It will use the facilities of the existing Chengdu Women's Rights Protection Center, such as bedrooms, psychological counseling rooms and an activities center.

Paintings of flowers, grass and trees hang on the bedroom walls and toy pandas are on the desks, aiming to create a family atmosphere, said Luo Li, an official with the bureau, which will launch the shelter with the city's women's federation and rescue stations.

Top priority will be given to children, who will be looked after by social workers and may be sent to live with host families.

"If adult men are threatened with domestic violence, they can seek help in the center, too," Luo said.

"Domestic violence consists of physical and emotional violence. Adult men may also suffer from it. But the overwhelming majority of the abused are women and children, so we will launch the shelter with the city's women's federation," she said.

The Chengdu shelter was established in response to an anti-family violence law to be implemented nationwide on March 1.

Similar shelters have been setup in several cities, including Dazhou in Sichuan province, Nanjing in Jiangsu province, and Zhengzhou in Henan province, but all of them have few people seeking help.

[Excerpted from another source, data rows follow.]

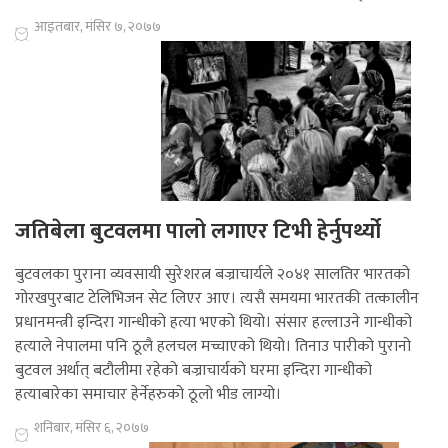
आइतबार, मंसिर ७, २०७७
जतिबेला बुटवलमा पालो लगाएर टिभी हेर्नुपर्थ्यो
बुटवलका पुराना व्यवसायी सुरेशरत्न बज्राचार्यले २०४१ सालतिर भारतको
गोरखपुरबाट टेलिभिजन सेट लिएर आए। त्यसै समयमा भारतकी तत्कालीन
प्रधानमन्त्री इन्दिरा गान्धीको हत्या भएको थियो। संसार हल्लाउने गान्धीको
हत्याले नेपालमा पनि ठूलै हलचल मच्चाएको थियो। तिनाउ पारीको पुरानो
बुटवल अर्थात् बटौलीमा रहेको बज्राचार्यको घरमा इन्दिरा गान्धीको
हत्याबारेका समाचार हेर्नेहरुको ठूलो भीड लाग्यो।
शनिबार, मंसिर ६, २०७७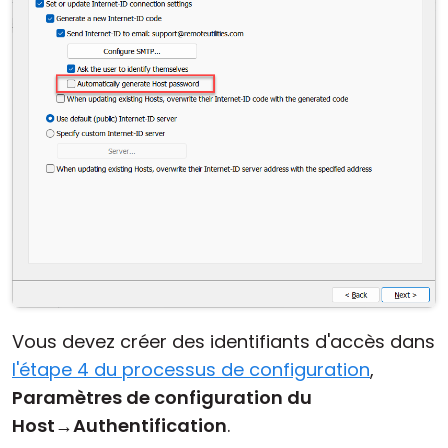
Vous devez créer des identifiants d'accès dans
l'étape 4 du processus de configuration
,
Paramètres de configuration du
Host
→
Authentification
.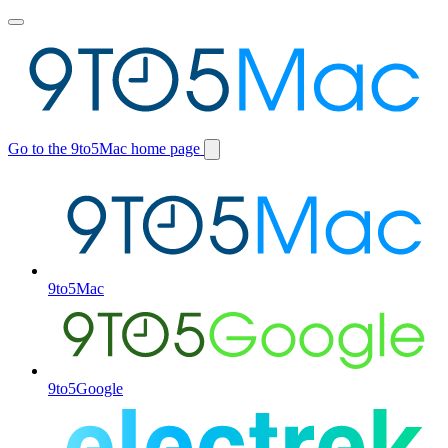
Toggle
main
menu
Go to the 9to5Mac home page
Switch
site
9to5Mac
9to5Google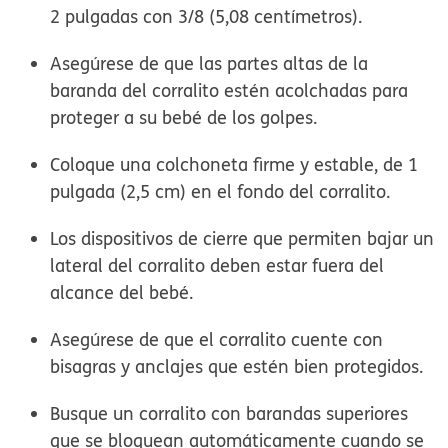
2 pulgadas con 3/8 (5,08 centímetros).
Asegúrese de que las partes altas de la
baranda del corralito estén acolchadas para
proteger a su bebé de los golpes.
Coloque una colchoneta firme y estable, de 1
pulgada (2,5 cm) en el fondo del corralito.
Los dispositivos de cierre que permiten bajar un
lateral del corralito deben estar fuera del
alcance del bebé.
Asegúrese de que el corralito cuente con
bisagras y anclajes que estén bien protegidos.
Busque un corralito con barandas superiores
que se bloquean automáticamente cuando se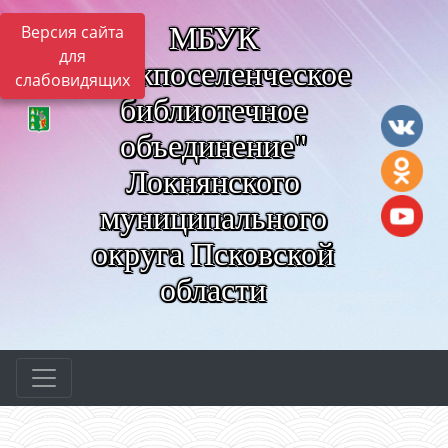
МБУК
Версия сайта
для
"Межпоселенческое
слабовидящих
библиотечное
объединение"
Локнянского
муниципального
округа Псковской
области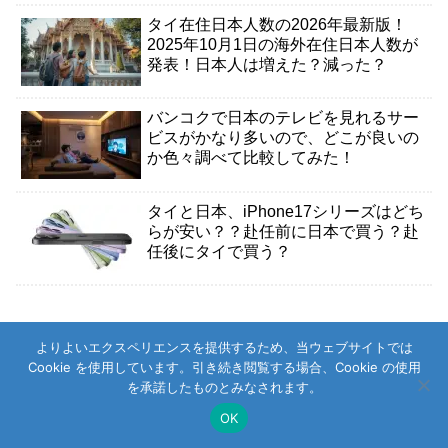
タイ在住日本人数の2026年最新版！
2025年10月1日の海外在住日本人数が
発表！日本人は増えた？減った？
バンコクで日本のテレビを見れるサー
ビスがかなり多いので、どこが良いの
か色々調べて比較してみた！
タイと日本、iPhone17シリーズはどち
らが安い？？赴任前に日本で買う？赴
任後にタイで買う？
よりよいエクスペリエンスを提供するため、当ウェブサイトでは
新着記事
Cookie を使用しています。引き続き閲覧する場合、Cookie の使用
を承諾したものとみなされます。
電話番号と銀行口座の紐付けが出来て
OK
いないとモバイルバンキングが使えな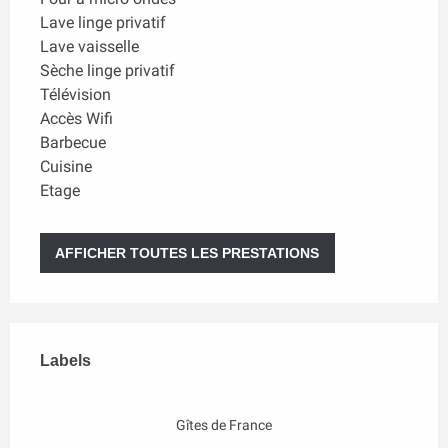
Lave linge privatif
Lave vaisselle
Sèche linge privatif
Télévision
Accès Wifi
Barbecue
Cuisine
Etage
AFFICHER TOUTES LES PRESTATIONS
Offres de prestations
Labels
Labels
Gîtes de France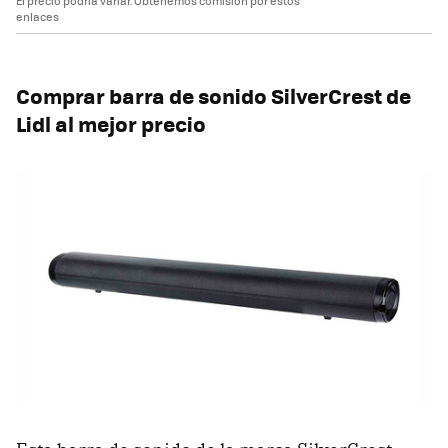
El precio podría variar. Obtenemos comisión por estos
enlaces
Comprar barra de sonido SilverCrest de
Lidl al mejor precio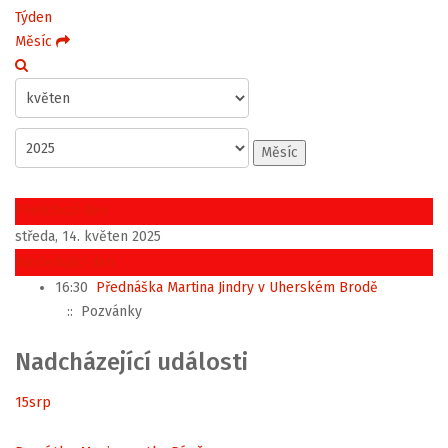
Týden
Měsíc
Měsíc
Předchozí den
středa, 14. květen 2025
Následující den
16:30
Přednáška Martina Jindry v Uherském Brodě
:: Pozvánky
Nadcházející události
15
srp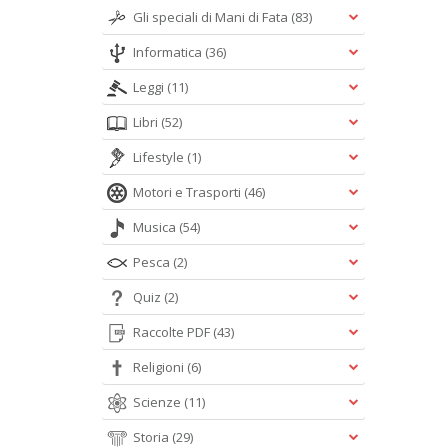
Gli speciali di Mani di Fata
(83)
Informatica
(36)
Leggi
(11)
Libri
(52)
Lifestyle
(1)
Motori e Trasporti
(46)
Musica
(54)
Pesca
(2)
Quiz
(2)
Raccolte PDF
(43)
Religioni
(6)
Scienze
(11)
Storia
(29)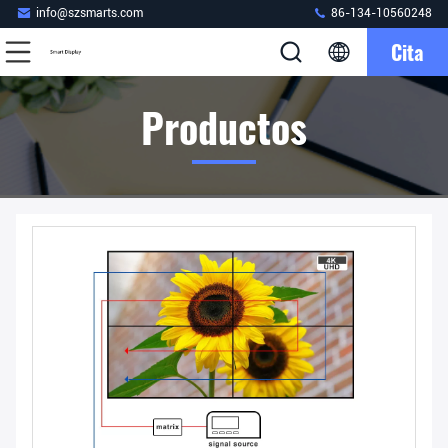
info@szsmarts.com
86-134-10560248
Cita
Productos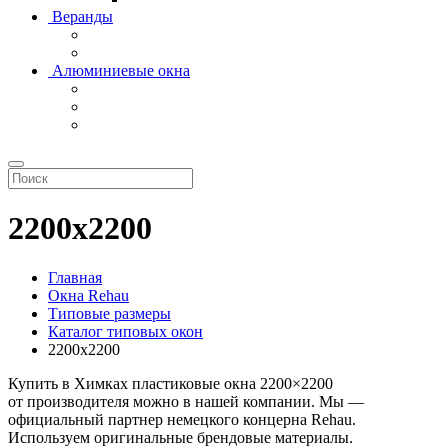
Веранды
Алюминиевые окна
2200х2200
Главная
Окна Rehau
Типовые размеры
Каталог типовых окон
2200х2200
Купить в Химках пластиковые окна 2200×2200
от производителя можно в нашей компании. Мы —
официальный партнер немецкого концерна Rehau.
Используем оригинальные брендовые материалы.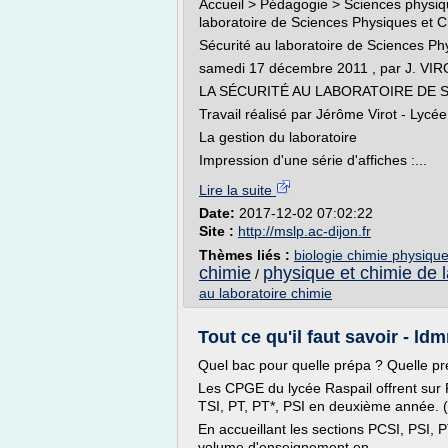
Accueil > Pédagogie > Sciences physiq
laboratoire de Sciences Physiques et 
Sécurité au laboratoire de Sciences P
samedi 17 décembre 2011 , par J. VI
LA SÉCURITÉ AU LABORATOIRE DE 
Travail réalisé par Jérôme Virot - Lyc
La gestion du laboratoire
Impression d'une série d'affiches :...
Lire la suite
Date:
2017-12-02 07:02:22
Site :
http://mslp.ac-dijon.fr
Thèmes liés :
biologie chimie physique
chimie
physique et chimie de l
/
au laboratoire chimie
Tout ce qu'il faut savoir - ldm
Quel bac pour quelle prépa ? Quelle pr
Les CPGE du lycée Raspail offrent sur 
TSI, PT, PT*, PSI en deuxième année. (c
En accueillant les sections PCSI, PSI, P
volume d'enseignement en...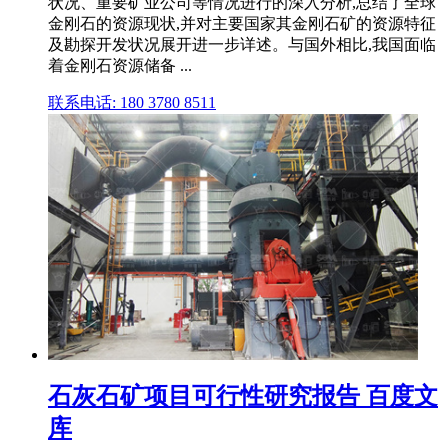
状况、重要矿业公司等情况进行的深入分析,总结了全球
金刚石的资源现状,并对主要国家其金刚石矿的资源特征
及勘探开发状况展开进一步详述。与国外相比,我国面临
着金刚石资源储备 ...
联系电话: 180 3780 8511
石灰石矿项目可行性研究报告 百度文
库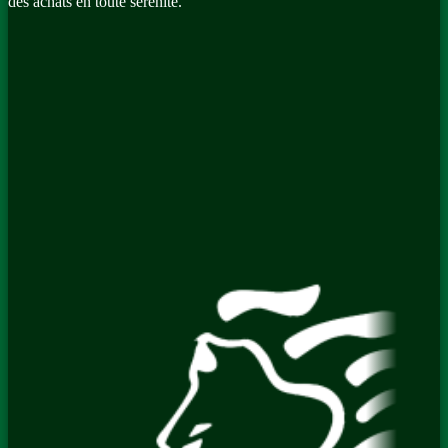
des achats en toute sérénité.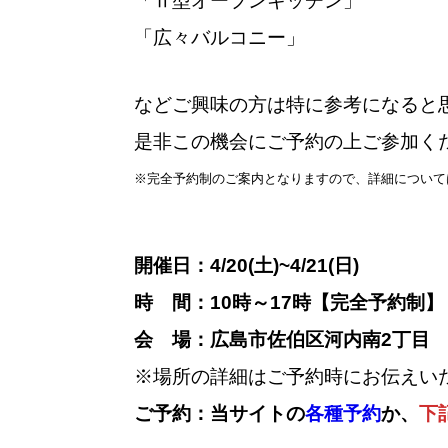
「Ⅱ型オープンキッチン」
「広々バルコニー」
などご興味の方は特に参考になると
是非この機会にご予約の上ご参加く
※完全予約制のご案内となりますので、詳細について
開催日：4/20(土)~4/21(日)
時 間：10時～17時【完全予約制】
会 場：広島市佐伯区河内南2丁目
※場所の詳細はご予約時にお伝えいた
ご予約：当サイトの
各種予約
か、
下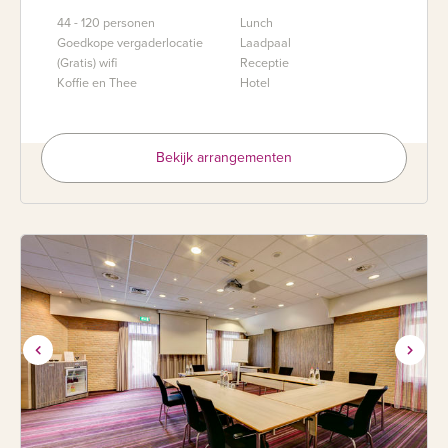
44 - 120 personen
Lunch
Goedkope vergaderlocatie
Laadpaal
(Gratis) wifi
Receptie
Koffie en Thee
Hotel
Bekijk arrangementen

The Dazhou shelter was set up three years ago, but fewer than 10 people have sought help there. The Zhengzhou shelter is nine years old and fewer than 10 people have sought help, according to Beijing-based China Social News, a newspaper of the Ministry of Civil Affairs.

An investigation by the All-China Women's Federation found that domestic violence exists in 30 percent of Chinese families.

Psychological counselors attribute the low occupancy rate of anti-domestic violence shelters to the traditional mentality that domestic shame should not be made public.

Tan Chunxia, a counselor in Nanjing, said low income levels can also be a factor, since if the abused are economically dependent on their family they would rather quietly endure violence than seek help in a shelter, she said.